Laws like the one that removed Russian as one of the country’s official languages in 2014 and another passed in 2019 that obliges all citizens to learn Ukrainian are a blow to deepening the unity most working people forged through the Maidan. This is the unity they need in battles today to win working-class public opinion in Russia to demand Putin get out of Ukraine.

Unions, particularly the miners’ unions, organized to protect workers’ wages and working conditions. Last December miners organized by the Independent Trade Union of Miners carried out underground sit-ins and aboveground protests at mines near Kryvyi Rih and Lviv.

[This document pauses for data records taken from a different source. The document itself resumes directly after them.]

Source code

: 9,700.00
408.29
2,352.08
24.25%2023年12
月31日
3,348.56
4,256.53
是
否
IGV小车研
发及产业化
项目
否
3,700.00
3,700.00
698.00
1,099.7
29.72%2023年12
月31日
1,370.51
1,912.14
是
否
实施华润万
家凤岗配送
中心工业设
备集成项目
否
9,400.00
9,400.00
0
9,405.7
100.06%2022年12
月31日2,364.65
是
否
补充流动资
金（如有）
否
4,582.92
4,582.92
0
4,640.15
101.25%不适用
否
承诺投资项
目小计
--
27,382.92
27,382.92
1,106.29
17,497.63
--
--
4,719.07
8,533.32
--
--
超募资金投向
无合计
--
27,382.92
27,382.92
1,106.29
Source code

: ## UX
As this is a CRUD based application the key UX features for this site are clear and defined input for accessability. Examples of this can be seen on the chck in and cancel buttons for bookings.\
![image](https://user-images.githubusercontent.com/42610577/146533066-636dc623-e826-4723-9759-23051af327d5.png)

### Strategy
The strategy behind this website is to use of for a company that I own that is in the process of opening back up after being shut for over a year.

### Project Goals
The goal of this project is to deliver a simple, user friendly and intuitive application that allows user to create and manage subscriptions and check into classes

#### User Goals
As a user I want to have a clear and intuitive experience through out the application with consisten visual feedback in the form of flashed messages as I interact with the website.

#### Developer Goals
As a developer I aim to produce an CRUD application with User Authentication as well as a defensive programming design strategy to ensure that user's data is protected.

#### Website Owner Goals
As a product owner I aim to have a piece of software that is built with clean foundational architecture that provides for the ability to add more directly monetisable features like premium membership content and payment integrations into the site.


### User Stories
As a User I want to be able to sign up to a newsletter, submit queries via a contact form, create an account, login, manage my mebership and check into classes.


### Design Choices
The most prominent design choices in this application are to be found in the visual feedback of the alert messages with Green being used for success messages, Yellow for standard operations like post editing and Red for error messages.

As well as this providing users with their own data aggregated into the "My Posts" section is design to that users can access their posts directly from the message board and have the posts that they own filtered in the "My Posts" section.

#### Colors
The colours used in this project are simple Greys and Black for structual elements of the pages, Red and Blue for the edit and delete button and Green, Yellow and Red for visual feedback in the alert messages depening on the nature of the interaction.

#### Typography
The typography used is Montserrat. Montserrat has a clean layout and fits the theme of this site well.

At the end of December the union’s lawyer, Mykhailo Terosipov, stressed that adoption of labor bills already under consideration at that time would make it significantly more difficult for workers to use their unions to protect their rights, safety and pay. The war is being used by the capitalist government in Ukraine to advance these measures further.

Workers everywhere should stand against these attacks on Ukrainian workers, as well as the Kyiv government’s bans on political parties they disagree with.